The other week, en route to Alston, I was in the famous Betty’s Tea Rooms picking up some Fat Rascal scones for the team. (If you’ve never tried one, my co-director Craig would argue it’s worth taking a trip to Harrogate to do so – even if you live in Australia. But then, his love of Fat Rascals borders on obsession!)
Anyhow, as I waited for the elderly gentleman in front of me to be served, I heard him say to the young lady behind the counter: “English is not your first language, is it?”
My ears pricked up. Was it all going to kick off? In Betty’s!?
Not a bit of it. But the ensuing conversation did make me smile and grimace in equal measure.
“No, it’s not”, the young lady responded. “I’m Hungarian.”
“Oh”, said the gentleman. “I don’t know Hungary. But I do know someone who once went to Romania.”
“Well, they’re quite similar in some ways”, replied the lady smiling professionally. “It’s about minus eight degrees in both countries at the moment!”
“Yes, yes, quite” said the old man. He paused. “Hungarians of course are superb at maths.”
“Well, thank you”, said the young lady. “Though I’m afraid that’s not the case with me.”
“Yes, yes”, said the man. “Excellent mathematicians. And musicians. The two go together of course.”
The lady thanked him and again claimed to have no skill in either. (Though, obviously, since she was Hungarian, she was clearly just being modest.)
The transaction completed, the kindly old gentleman left, leaving both me and the shop assistant to exchange smiles at the huge generalisation.
But, of course, we all make generalisations all of the time – it’s our way of categorising people.
Just for a bit of fun, I went online and found descriptions people have given about the people of another country.

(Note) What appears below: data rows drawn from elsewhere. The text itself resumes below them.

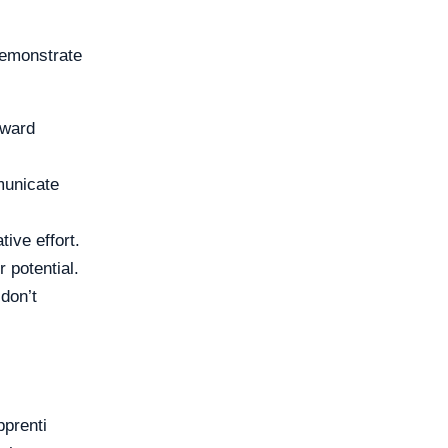
 demonstrate
oward
municate
ive effort.
 potential.
don’t
pprenti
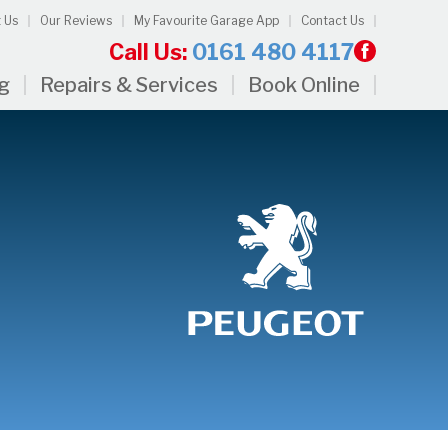
 Us
Our Reviews
My Favourite Garage App
Contact Us
Call Us:
0161 480 4117
ng
Repairs & Services
Book Online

See if you can guess the country, by the description of the people:
“They are patient, polite, considerate and frugal with a good sense of humour.”
“They are extremely easy to please and like their pleasures small.”
“They are class-conscious and entrepreneurial.
“They are humorous; often in a sarcastic or self-depreciating manner.”
“They are conservative, but extravert.”
“They make a point of speaking quietly; to talk loudly is considered impolite.”
“Whilst they behave to a set of educational standards by day with formality and elegance, at night a complete transformation takes place. Their bars are uninhibited spaces where tensions run high and where they sometimes rely too heavily on alcohol.”
“They can seem cold when you meet and avoid physical contact – but this does not imply they are distant – it is, in fact, a sign of respect.”
To calculate your score, give yourself one point for every time you guessed ‘English’. For, yes, these are all descriptions of me, and anyone else born in this little part of a little island on the outskirts of Europe.
Aren’t we a peculiar race? I say that, of course, self-depreciatingly, just to show that some generalisations might have a grain of truth. But to put that into context, I’d say that for me, at best, around half are about half right…ish. The point is, generalisations result in stereotypes that are often unhelpful and commonly wrong.
So, unless every generalisation ever made about your ‘type’ applies to you, you might want to join me in making a note to self for 2020. Mine might say: “I do not know someone’s political beliefs by the way they look at my dog. Drivers that don’t say thank you are not necessarily parasitically evil. And a love of chocolate is not a guarantee of good taste and refinement in all aspects of life.”